PASSAGE PROVIDED —
····················

If we want the Verkle witness updateability properties in a way
that's quantum-safe, and reasonably efficient, one other possible path
is lattice-based Merkle
trees.
If proof systems end up being not efficient enough in the worst case,
one other "rabbit out of a hat" that we could use to compensate for such
an inadequacy is multidimensional
gas: have separate gas limits for (i) calldata, (ii) computation,
(iii) state accesses, and possibly other distinct resources.
Multidimensional gas adds complexity, but in exchange it much more
tightly bounds the ratio between average case and worst case. With
multidimensional gas, the theoretical max number of branches to prove
could plausibly decrease from 30,000,000 / 2400 = 12,500
to
eg. 3000. This would make BLAKE3 (just barely) sufficient even
today, with no further prover improvements.
Multidimensional gas allows the resource limits of a
block to much more closely replicate the resource limits of the
underlying hardware.
Another "rabbit out of a hat" is this
proposal to delay state root computation until the slot
after a block. This would give us a full 12 seconds to
compute the state root, meaning that only ~60,000 hashes/sec proving
time is sufficient even in the most extreme cases, again putting us in
the range of BLAKE3 being just barely sufficient.
This approach has the downside that it would increase light client
latency by a slot, though there are more clever versions of the
technique that reduce this delay to just the proof generation
latency. For example, the proof could be broadcasted across the network
as soon as any node generates it, instead of waiting for the next
block.
How does
it interact with other parts of the roadmap?
Solving statelessness greatly increases the ease of solo staking.
This becomes much more valuable if technologies that reduce the minimum
balance of solo staking, such as Orbit SSF or application-layer
strategies like squad staking,
become available.
Multidimensional gas becomes easier if EOF is also introduced. This
is because a key
complexity of multidimensional gas for execution is handling
sub-calls which don't pass along the parent call's full gas, and EOF
makes this problem trivial by simply making such sub-calls illegal (and
native account abstraction would provide an in-protocol alternative for
the current primary use case of partial-gas sub-calls).

····················

GIVEN RECORDS —
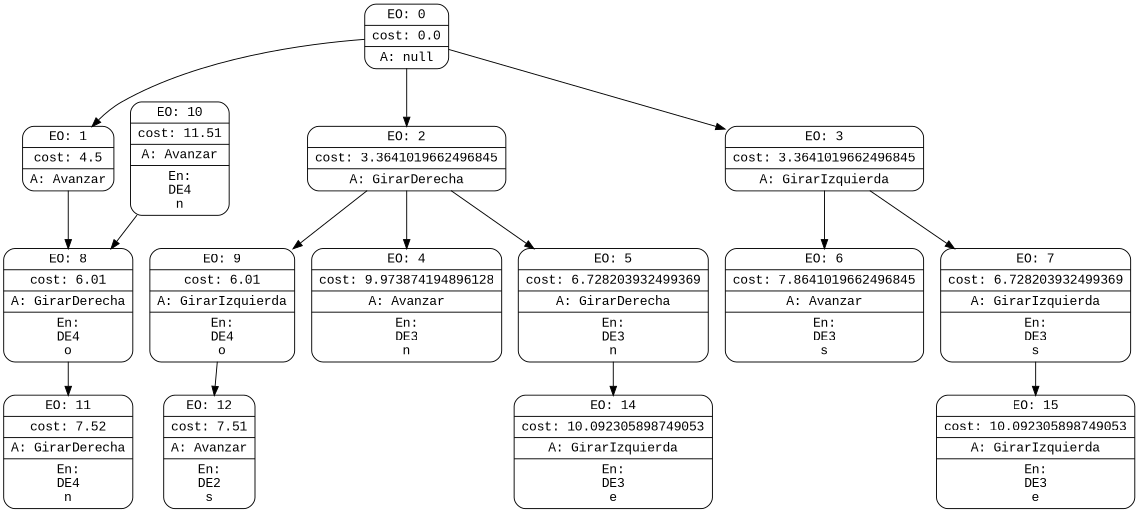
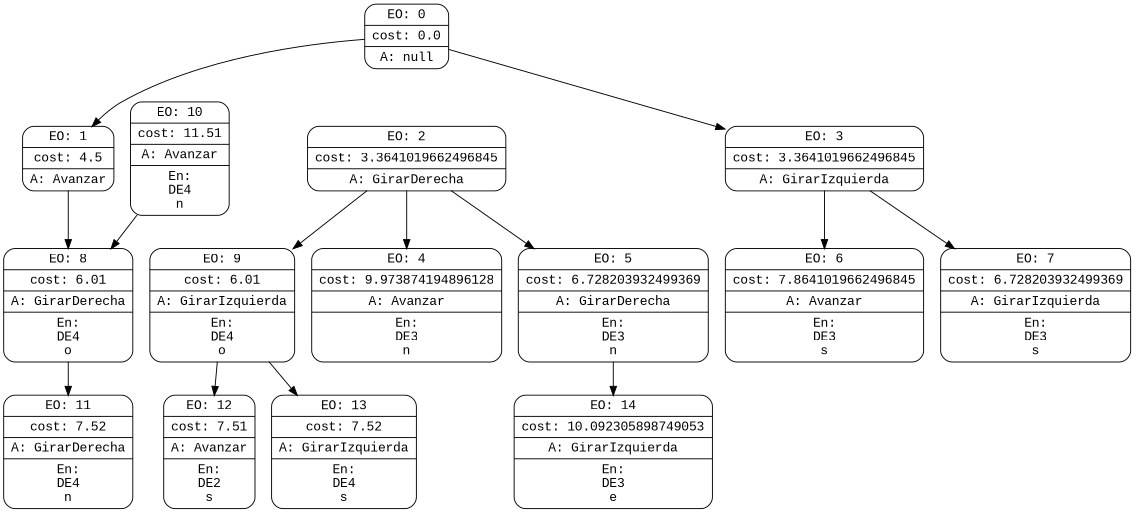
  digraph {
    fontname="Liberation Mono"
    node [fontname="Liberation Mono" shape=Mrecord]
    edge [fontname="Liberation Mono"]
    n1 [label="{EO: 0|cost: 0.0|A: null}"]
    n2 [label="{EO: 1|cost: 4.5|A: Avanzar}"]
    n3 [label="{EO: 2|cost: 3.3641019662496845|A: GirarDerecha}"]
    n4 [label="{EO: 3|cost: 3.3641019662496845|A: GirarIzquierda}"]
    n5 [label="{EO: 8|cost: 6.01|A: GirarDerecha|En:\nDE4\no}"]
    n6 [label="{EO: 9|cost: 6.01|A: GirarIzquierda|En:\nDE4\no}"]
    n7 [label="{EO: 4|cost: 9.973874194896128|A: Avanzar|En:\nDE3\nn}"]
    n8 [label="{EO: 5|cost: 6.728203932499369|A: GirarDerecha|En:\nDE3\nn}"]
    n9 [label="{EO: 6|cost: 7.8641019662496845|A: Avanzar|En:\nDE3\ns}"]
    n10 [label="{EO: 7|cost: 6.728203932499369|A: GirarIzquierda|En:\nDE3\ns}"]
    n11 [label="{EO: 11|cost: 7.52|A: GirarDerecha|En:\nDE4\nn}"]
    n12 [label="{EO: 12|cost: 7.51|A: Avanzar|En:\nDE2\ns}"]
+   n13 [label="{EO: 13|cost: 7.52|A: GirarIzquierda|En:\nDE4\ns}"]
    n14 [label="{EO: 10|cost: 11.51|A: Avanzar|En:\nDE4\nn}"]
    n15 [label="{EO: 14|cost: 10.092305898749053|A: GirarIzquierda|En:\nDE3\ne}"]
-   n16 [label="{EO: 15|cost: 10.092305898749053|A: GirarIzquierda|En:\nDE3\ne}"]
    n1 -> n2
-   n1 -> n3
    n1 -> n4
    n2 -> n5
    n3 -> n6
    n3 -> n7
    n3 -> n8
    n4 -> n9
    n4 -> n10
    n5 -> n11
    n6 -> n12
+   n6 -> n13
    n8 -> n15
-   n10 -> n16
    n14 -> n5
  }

····················

GIVEN PROBLEM —
Can you copy, word for word, everything in the passage on multidimensional gas from "Solving statelessness greatly" down to "of partial-gas sub-calls)."? The entries are separate material, distinct from the passage on multidimensional gas.

EXERCISE SOLUTION —
Solving statelessness greatly increases the ease of solo staking.
This becomes much more valuable if technologies that reduce the minimum
balance of solo staking, such as Orbit SSF or application-layer
strategies like squad staking,
become available.
Multidimensional gas becomes easier if EOF is also introduced. This
is because a key
complexity of multidimensional gas for execution is handling
sub-calls which don't pass along the parent call's full gas, and EOF
makes this problem trivial by simply making such sub-calls illegal (and
native account abstraction would provide an in-protocol alternative for
the current primary use case of partial-gas sub-calls).